___ Data excerpts ___

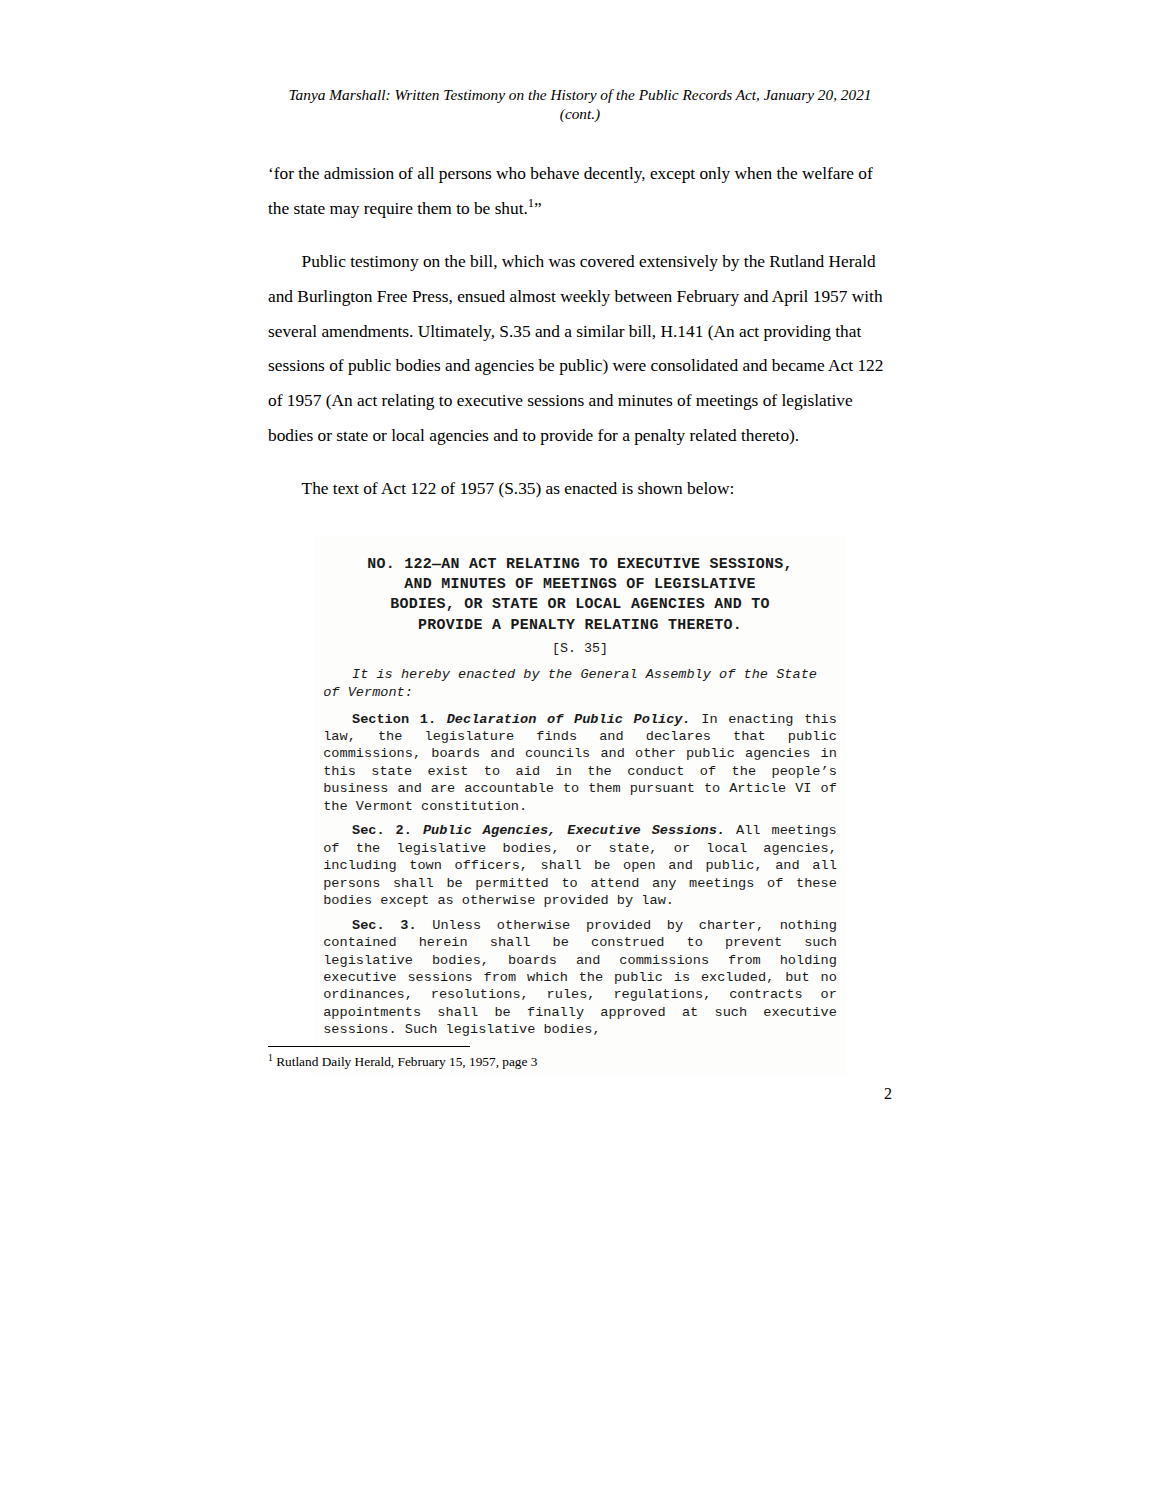Tanya Marshall: Written Testimony on the History of the Public Records Act, January 20, 2021 (cont.)
‘for the admission of all persons who behave decently, except only when the welfare of the state may require them to be shut.1”
Public testimony on the bill, which was covered extensively by the Rutland Herald and Burlington Free Press, ensued almost weekly between February and April 1957 with several amendments. Ultimately, S.35 and a similar bill, H.141 (An act providing that sessions of public bodies and agencies be public) were consolidated and became Act 122 of 1957 (An act relating to executive sessions and minutes of meetings of legislative bodies or state or local agencies and to provide for a penalty related thereto).
The text of Act 122 of 1957 (S.35) as enacted is shown below:
No. 122—An Act Relating to Executive Sessions, and Minutes of Meetings of Legislative Bodies, or State or Local Agencies and to Provide a Penalty Relating Thereto.
[S. 35]
It is hereby enacted by the General Assembly of the State of Vermont:
Section 1. Declaration of Public Policy. In enacting this law, the legislature finds and declares that public commissions, boards and councils and other public agencies in this state exist to aid in the conduct of the people’s business and are accountable to them pursuant to Article VI of the Vermont constitution.
Sec. 2. Public Agencies, Executive Sessions. All meetings of the legislative bodies, or state, or local agencies, including town officers, shall be open and public, and all persons shall be permitted to attend any meetings of these bodies except as otherwise provided by law.
Sec. 3. Unless otherwise provided by charter, nothing contained herein shall be construed to prevent such legislative bodies, boards and commissions from holding executive sessions from which the public is excluded, but no ordinances, resolutions, rules, regulations, contracts or appointments shall be finally approved at such executive sessions. Such legislative bodies,
1 Rutland Daily Herald, February 15, 1957, page 3
2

___

◆ Try it: Restate the whole listing exactly as written, minus the pictures.

◆ Exercise response:
Tanya Marshall: Written Testimony on the History of the Public Records Act, January 20, 2021 (cont.)
‘for the admission of all persons who behave decently, except only when the welfare of the state may require them to be shut.1”
Public testimony on the bill, which was covered extensively by the Rutland Herald and Burlington Free Press, ensued almost weekly between February and April 1957 with several amendments. Ultimately, S.35 and a similar bill, H.141 (An act providing that sessions of public bodies and agencies be public) were consolidated and became Act 122 of 1957 (An act relating to executive sessions and minutes of meetings of legislative bodies or state or local agencies and to provide for a penalty related thereto).
The text of Act 122 of 1957 (S.35) as enacted is shown below:
No. 122—An Act Relating to Executive Sessions, and Minutes of Meetings of Legislative Bodies, or State or Local Agencies and to Provide a Penalty Relating Thereto.
[S. 35]
It is hereby enacted by the General Assembly of the State of Vermont:
Section 1. Declaration of Public Policy. In enacting this law, the legislature finds and declares that public commissions, boards and councils and other public agencies in this state exist to aid in the conduct of the people’s business and are accountable to them pursuant to Article VI of the Vermont constitution.
Sec. 2. Public Agencies, Executive Sessions. All meetings of the legislative bodies, or state, or local agencies, including town officers, shall be open and public, and all persons shall be permitted to attend any meetings of these bodies except as otherwise provided by law.
Sec. 3. Unless otherwise provided by charter, nothing contained herein shall be construed to prevent such legislative bodies, boards and commissions from holding executive sessions from which the public is excluded, but no ordinances, resolutions, rules, regulations, contracts or appointments shall be finally approved at such executive sessions. Such legislative bodies,
1 Rutland Daily Herald, February 15, 1957, page 3
2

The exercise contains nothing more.